▸ **What you need to do**:
(1) In the btree performance notes, which method reports how many delete nodes a filestore has?
(2) Carry on the btree performance notes below, starting right after their last line.

▸ **Text provided**:
******************************

Performance Considerations:
Set your node and leaf page sizes such that approximately 50-100 rows are stored in each page. This seems to maximize performance for most btrees. This may require you set the block size in the filestore to 512 rather than 1K and set the page size to 1 (this is a 512 byte page size).
Keep the delete nodes in a filestore to a minimum. This is done by making the page size of all btrees in the same filestore similar in size. A lot of delete nodes with varying sizes will hurt the performance of all btree in the filestore. See the section below called "BTree and FileStore Considerations" for more details.
Use packed strings (apack/aunpack) when possible. In most cases packed string are faster and use less disk space.
BTree and FileStore Considerations:
- The primary performance consideration is keeping the delete nodes in a filestore to a minimum. A lot of delete nodes with varying sizes will hurt the performance of all btrees in the filestore. The method A_FileStore.show('FileStoreName') will report how many delete nodes a filestore has.
- When putting many btrees in the same filestore, keep the leaf and node pages size similar for all of the btrees in the filestore. For example:
- block sizes of 1, 2, 4, 8 are acceptable.
- block sizes of 5, 10, 20 are acceptable.
- block sizes of 2, 3, 4 are not acceptable. This may create too many unusable delete nodes and impact performance.
- explaination 1 (how delete nodes work): suppose there are two btrees
- btree1 - page size = 2.

******************************

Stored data
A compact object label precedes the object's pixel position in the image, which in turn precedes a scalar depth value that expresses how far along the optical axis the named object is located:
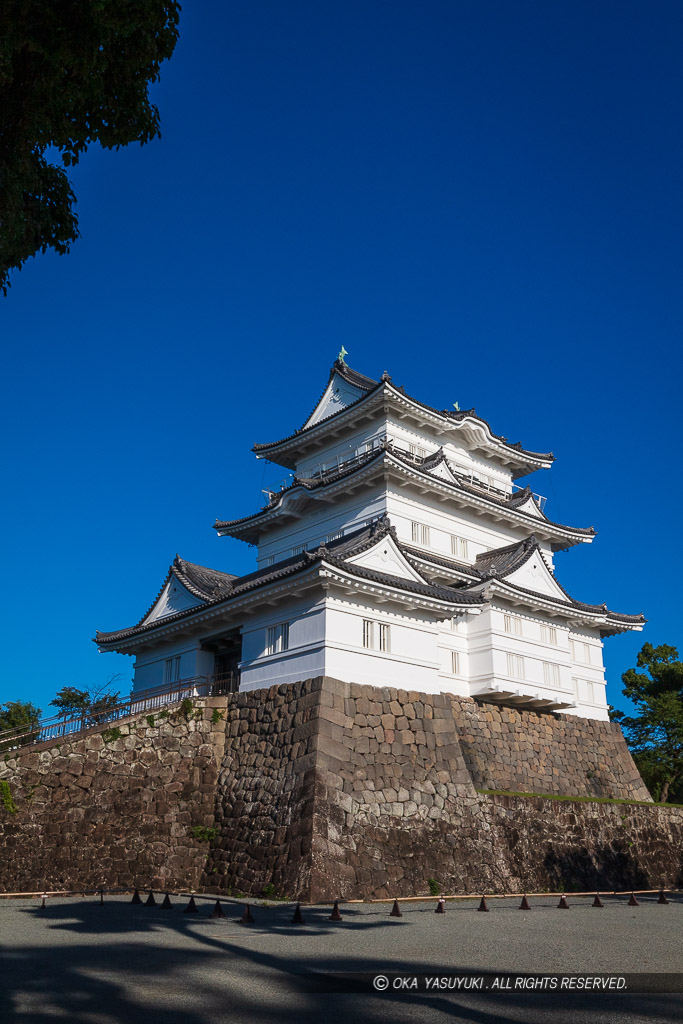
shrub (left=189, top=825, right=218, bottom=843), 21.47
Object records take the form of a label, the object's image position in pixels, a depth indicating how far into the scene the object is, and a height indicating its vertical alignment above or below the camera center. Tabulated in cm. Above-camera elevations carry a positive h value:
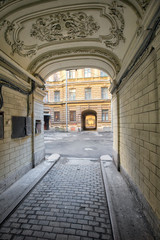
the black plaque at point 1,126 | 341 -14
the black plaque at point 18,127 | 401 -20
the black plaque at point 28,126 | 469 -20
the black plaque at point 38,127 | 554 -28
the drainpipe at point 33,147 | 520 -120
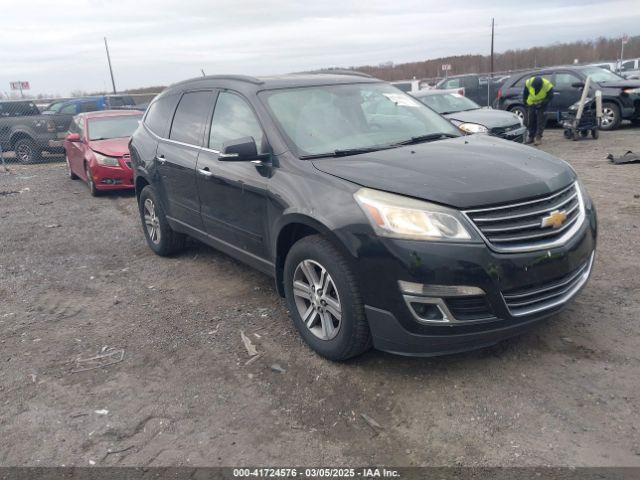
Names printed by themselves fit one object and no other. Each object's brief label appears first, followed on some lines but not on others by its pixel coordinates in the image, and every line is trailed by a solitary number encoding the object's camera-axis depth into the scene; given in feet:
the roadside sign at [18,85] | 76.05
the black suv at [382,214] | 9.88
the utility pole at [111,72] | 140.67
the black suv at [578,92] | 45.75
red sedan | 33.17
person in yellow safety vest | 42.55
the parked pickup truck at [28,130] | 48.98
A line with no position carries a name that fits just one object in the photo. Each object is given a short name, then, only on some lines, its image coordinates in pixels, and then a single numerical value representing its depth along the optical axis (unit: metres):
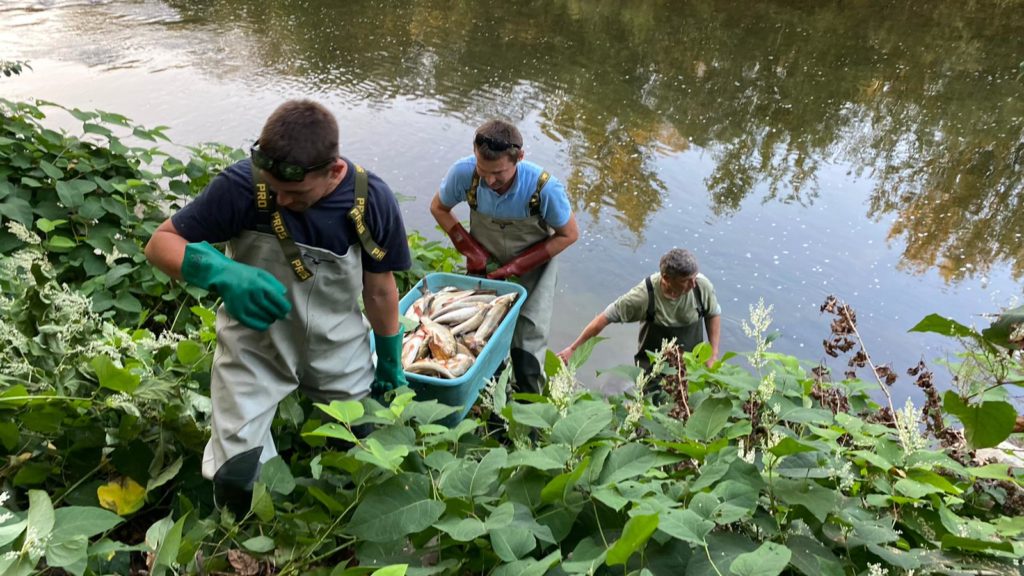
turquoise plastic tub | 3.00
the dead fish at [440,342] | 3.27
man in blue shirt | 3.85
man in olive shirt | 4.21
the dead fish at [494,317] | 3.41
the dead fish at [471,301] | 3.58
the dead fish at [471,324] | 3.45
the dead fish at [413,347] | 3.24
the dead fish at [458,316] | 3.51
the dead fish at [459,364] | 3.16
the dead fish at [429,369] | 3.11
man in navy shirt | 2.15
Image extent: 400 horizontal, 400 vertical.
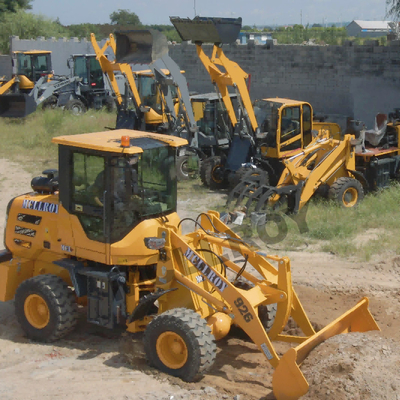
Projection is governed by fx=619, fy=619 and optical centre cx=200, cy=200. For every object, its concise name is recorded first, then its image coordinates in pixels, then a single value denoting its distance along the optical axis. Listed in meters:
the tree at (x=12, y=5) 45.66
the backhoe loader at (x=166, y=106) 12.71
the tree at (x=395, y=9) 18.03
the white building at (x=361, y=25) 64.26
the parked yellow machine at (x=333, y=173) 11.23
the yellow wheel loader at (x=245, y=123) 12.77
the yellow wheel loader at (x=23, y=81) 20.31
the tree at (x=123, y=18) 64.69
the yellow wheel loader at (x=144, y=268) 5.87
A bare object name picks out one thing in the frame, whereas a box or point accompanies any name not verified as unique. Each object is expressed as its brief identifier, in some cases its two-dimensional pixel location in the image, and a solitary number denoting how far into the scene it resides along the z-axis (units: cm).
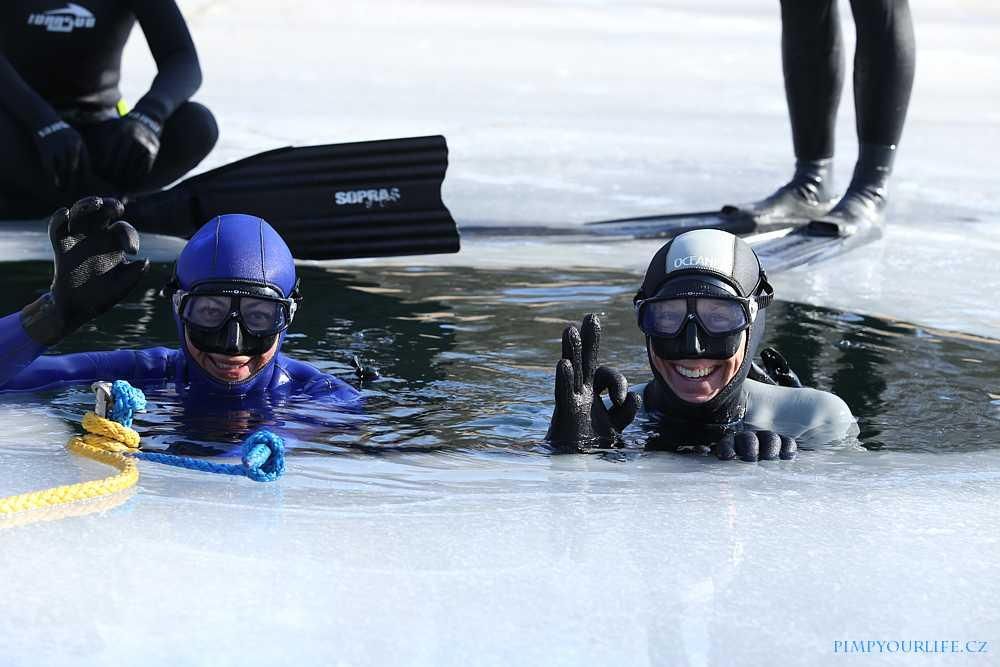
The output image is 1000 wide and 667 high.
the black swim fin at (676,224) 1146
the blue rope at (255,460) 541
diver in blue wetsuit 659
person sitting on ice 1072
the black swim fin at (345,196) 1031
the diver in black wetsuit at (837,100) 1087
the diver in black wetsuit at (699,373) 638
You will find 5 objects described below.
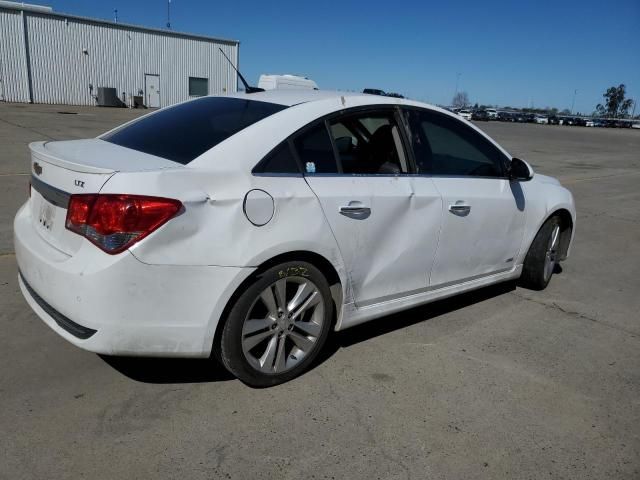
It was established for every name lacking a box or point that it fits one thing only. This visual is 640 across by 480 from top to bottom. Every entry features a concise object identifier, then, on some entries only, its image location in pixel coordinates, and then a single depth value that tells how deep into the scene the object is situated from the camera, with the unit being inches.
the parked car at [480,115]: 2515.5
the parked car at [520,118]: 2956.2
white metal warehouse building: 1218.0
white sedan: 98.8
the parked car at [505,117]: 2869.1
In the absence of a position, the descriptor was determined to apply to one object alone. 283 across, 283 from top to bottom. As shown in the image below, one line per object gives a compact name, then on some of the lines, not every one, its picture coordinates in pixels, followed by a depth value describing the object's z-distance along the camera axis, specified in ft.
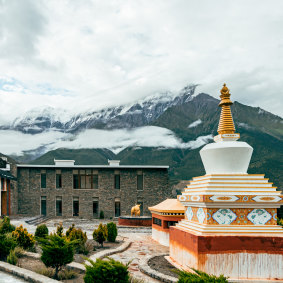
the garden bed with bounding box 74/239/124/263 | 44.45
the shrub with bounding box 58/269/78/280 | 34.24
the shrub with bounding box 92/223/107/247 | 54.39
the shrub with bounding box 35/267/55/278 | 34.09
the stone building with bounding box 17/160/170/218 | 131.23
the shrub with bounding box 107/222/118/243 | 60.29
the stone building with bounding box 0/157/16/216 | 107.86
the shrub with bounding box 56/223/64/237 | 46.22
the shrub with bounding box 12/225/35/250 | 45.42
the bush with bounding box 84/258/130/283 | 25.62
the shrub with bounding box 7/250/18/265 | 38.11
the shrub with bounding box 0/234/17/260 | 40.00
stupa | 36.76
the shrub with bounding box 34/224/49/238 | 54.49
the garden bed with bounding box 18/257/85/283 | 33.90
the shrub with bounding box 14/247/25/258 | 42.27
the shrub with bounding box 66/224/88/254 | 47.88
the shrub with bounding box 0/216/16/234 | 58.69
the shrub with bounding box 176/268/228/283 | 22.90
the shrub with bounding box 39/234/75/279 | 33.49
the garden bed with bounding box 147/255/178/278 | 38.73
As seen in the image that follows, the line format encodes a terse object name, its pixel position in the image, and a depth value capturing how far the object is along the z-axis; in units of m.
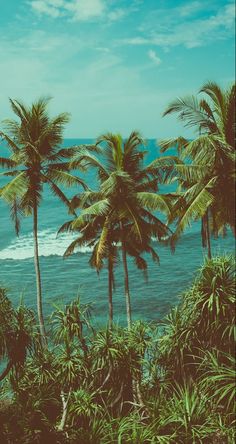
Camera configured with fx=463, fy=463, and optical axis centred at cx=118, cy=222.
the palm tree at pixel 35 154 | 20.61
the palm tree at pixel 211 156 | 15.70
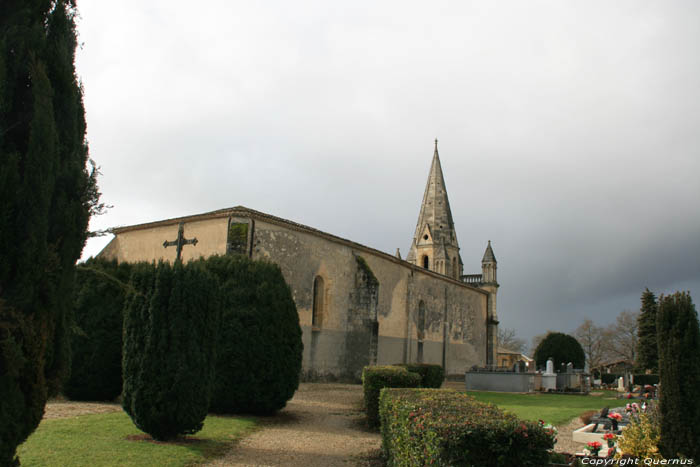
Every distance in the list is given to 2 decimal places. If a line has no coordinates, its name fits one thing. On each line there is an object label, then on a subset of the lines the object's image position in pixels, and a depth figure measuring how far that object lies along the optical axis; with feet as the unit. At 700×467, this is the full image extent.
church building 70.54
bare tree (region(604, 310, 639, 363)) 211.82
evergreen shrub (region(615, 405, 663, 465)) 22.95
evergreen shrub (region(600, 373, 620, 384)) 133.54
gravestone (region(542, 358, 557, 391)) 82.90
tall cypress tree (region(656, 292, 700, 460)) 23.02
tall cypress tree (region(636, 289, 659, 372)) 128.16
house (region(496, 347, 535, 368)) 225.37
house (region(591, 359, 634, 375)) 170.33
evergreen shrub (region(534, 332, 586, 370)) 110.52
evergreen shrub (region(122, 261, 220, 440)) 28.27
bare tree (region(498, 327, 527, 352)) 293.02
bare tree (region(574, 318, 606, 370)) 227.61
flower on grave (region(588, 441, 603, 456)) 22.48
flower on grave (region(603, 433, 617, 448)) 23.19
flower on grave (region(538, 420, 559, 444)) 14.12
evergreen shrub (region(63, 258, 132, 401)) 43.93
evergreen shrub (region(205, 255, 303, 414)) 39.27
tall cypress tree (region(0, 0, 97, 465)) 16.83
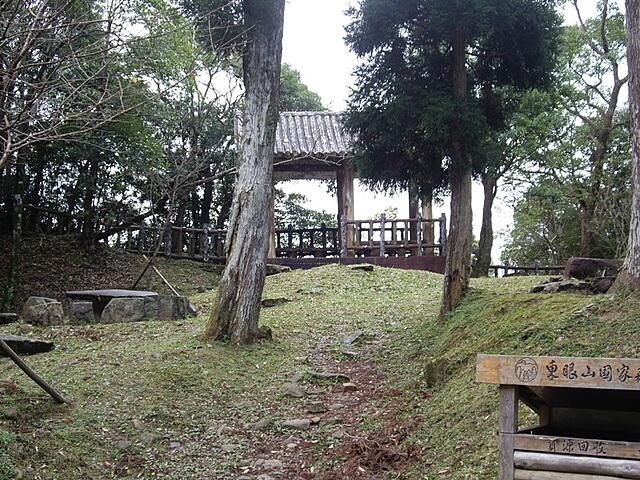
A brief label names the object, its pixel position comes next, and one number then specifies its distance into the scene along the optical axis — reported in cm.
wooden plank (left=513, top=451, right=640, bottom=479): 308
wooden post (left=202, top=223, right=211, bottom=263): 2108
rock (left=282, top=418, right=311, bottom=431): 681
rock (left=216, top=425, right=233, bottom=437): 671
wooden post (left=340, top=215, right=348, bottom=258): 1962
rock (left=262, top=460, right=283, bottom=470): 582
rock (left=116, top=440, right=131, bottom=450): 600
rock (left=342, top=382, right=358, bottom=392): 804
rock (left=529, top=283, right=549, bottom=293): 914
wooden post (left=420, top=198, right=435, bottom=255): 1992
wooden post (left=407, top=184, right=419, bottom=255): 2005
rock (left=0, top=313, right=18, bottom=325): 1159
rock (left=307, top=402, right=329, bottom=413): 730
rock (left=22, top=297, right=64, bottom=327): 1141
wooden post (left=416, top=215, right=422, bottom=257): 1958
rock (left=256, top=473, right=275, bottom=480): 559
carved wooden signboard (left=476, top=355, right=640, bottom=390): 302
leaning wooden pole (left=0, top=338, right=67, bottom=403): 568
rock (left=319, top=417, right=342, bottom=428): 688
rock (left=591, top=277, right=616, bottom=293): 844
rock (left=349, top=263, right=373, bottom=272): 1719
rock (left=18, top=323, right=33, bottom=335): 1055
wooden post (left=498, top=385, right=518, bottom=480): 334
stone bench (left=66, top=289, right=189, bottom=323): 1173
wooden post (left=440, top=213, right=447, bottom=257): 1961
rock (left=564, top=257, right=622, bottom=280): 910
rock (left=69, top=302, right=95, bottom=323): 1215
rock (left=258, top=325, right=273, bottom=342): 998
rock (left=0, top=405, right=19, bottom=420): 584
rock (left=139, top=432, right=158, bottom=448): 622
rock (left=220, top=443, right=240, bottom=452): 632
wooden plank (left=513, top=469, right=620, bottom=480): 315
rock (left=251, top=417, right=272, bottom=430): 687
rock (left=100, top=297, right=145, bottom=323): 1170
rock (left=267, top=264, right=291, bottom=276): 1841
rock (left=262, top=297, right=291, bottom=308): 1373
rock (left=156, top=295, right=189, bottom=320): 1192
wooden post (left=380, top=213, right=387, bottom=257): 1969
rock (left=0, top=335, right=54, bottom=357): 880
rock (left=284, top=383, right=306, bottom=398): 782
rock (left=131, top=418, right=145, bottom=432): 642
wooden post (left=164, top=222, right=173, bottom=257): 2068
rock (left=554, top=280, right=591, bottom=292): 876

******************************

▸ **Your written answers**:
(1) A_FileStore.show('FileStoreName')

(2)
- btree2 - page size = 4.
- Insert 10 rows into each btree.
- Delete a row from btree2, this creates a delete node of 4.
- Insert into btree1, this will use 2 bytes of the delete node and change the delete node from 4 to 2.
- Insert another row into btree2, the delete node is not used unused.
- Insert another row into btree1, the last delete node is used, and the all delete nodes are eliminated.
- explaination 2 (why the above example is bad): suppose there are two btrees
- btree1 - page size = 3.
- btree2 - page size = 4.
- Insert 10 rows into each btree.
- Delete a row from btree2, this creates a delete node of 4.
- Insert into btree1, this will use 3 bytes of the delete node and change the delete node from 4 bytes to 1 byte.
- There is now a delete node in the filestore of 1 block that will never be used. Get a lot of these and performance will suffer.
- Put any very large btrees in a filestore by themselves. This will allow you to easily drop the filestore before reloading the btree. This will eliminate all delete nodes and optimize performance.
- Put any btrees that truncated and reloaded regularly in a filestore by themselves. This will allow you to truncate the filestore before reloading and keep the delete nodes to minimum.
- To rebuild a filestore, so you can eliminate all the delete nodes, you must export all objects (btrees) in the filestore, truncate the filestore, and reload all the objects (btrees) back into the filestore.
- See a_filestore.html limitations for limitations on the A_FileStore class.
- See a_buffer.html limitations for limitations on the A_Buffer class.
- See apack.html limitations for limitation on the apack/aunpack methods.
- For ArunaDB, I used the following guidelines:
- I created a filestore called Tables to contain most general use tables.
- I created a filestore called Indexes to store the indexes for all general use tables.
- I created a filestore called HeavyUse to contain tables that are frequently updated and deleted.
- I created a filestore called HeavyUse_i to store the indexes for tables that are frequently updated and deleted.
- I created a filestore called Daily to contain tables are truncated and loaded daily.
- I created a filestore called Daily_i to store tables that are truncated and loaded daily.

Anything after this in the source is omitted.